Savaştan sonra, komün apartmanlarındaki olumsuzluk azaldı. Ülke çok şey atlatmıştı! Üstelik o zamana kadar birçok aile uzun süredir birlikte yaşıyordu. Çocuklar doğup büyüyordu. Komün apartman sakinlerinin ikinci nesli, yabancılar olmadan geniş ve ayrı bir dairede yaşamanın mümkün olduğunu bilmiyordu. Bu çocuklar birbirlerinin odalarını ziyaret ediyor ve dışarıda birlikte vakit geçiriyorlardı. Tutkuların yoğunluğu yavaş yavaş azaldı.

İnsanlar bireysel dairelere taşınmaya başladığında, çoğu kişi ortak yaşama nostaljiyle bakmaya başladı. Her ne kadar kötü yanları iyi yanlarından daha ağır bassa da. Yine de...

Tarihçi Yu. L. Bessmertny, ortak dairelerde yaşanan tüm gerginliğe rağmen, komşuların zor zamanlarda birbirlerine yardım etmeye çalıştıklarını yazmıştır. Örneğin, biri hastalandığında, ona su ısıtıcısı yapar, ilaç verir ve hatta lezzetli ikramlar paylaşırlardı. Sonuçta yabancı değillerdi!

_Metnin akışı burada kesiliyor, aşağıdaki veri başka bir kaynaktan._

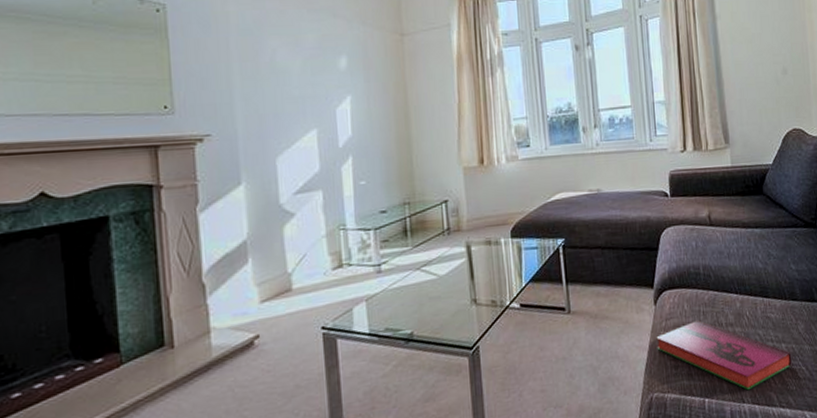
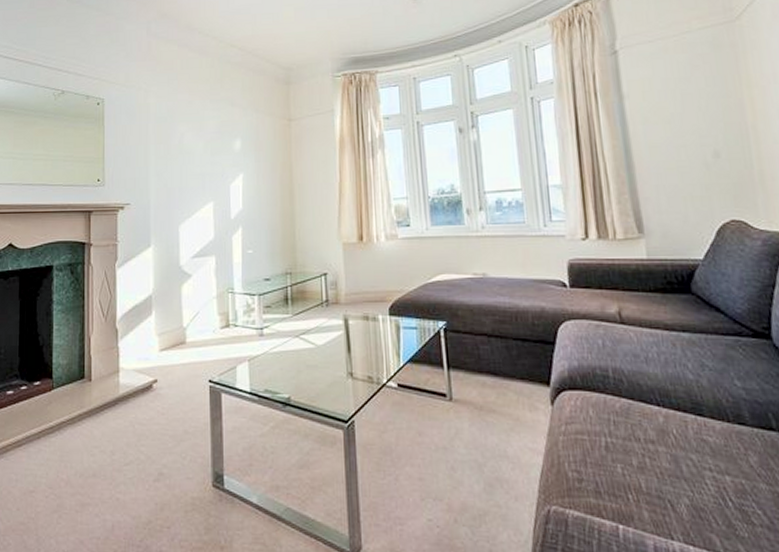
hardback book: present [656,319,792,391] -> none [554,429,742,526]

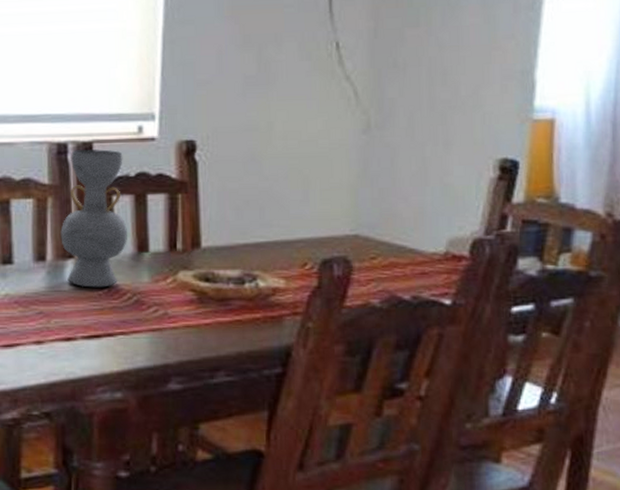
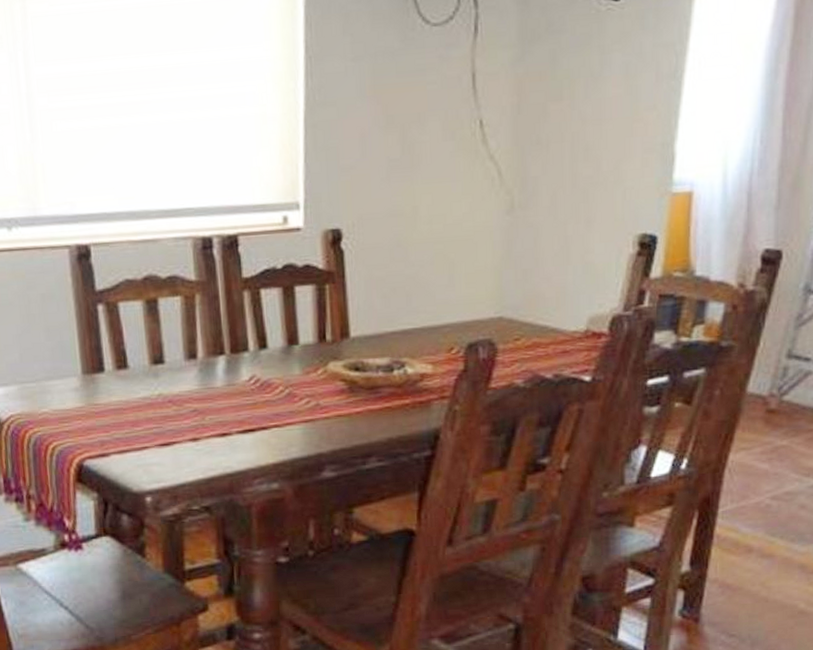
decorative vase: present [60,149,127,288] -> none [210,242,277,383]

Ve baskı yılları boyunca birbirlerine kenetlendiler. Ama işler ters gidebilirdi. Örneğin, bazı komşular yaşam koşullarını iyileştirmek için başkalarına ihbar mektupları yazdılar. Ortak dairelerdeki odalar bu şekilde boşaltıldı. Korkutucuydu.

Ortak apartmanlara duyulan nostaljiyi en iyi anlatan film belki de "Pokrovskie Vorota" filmidir.

Son olarak, oyuncu Galina Polskikh'in başına gelen komik bir olayı anlatacağım. O da bir zamanlar ortak bir dairede yaşıyordu. O zamanlar ona daha iyi koşullar vaat edilmişti.

Fransa'da yaşayan Polskie'ye dairesinin büyüklüğü soruldu. Oyuncu, eşi, annesi ve kızıyla birlikte 12 metrekarelik bir dairede yaşıyordu. 20 metrekarelik bir daire sözü verdiler.

Polskikh bu ifadeyi yanlış yorumladı ve "25 metrekare" dedi. Tercüman ne demek istediğini anlamadı ve Fransızca olarak "25 oda" diye okudu.

Yabancılar yanlış çeviri yüzünden ayaklandı. Fransızlar ise oldukça şaşırdı. Ne de olsa Avrupalı ​​ünlülerin böyle bir mekanı yoktu - 25 oda.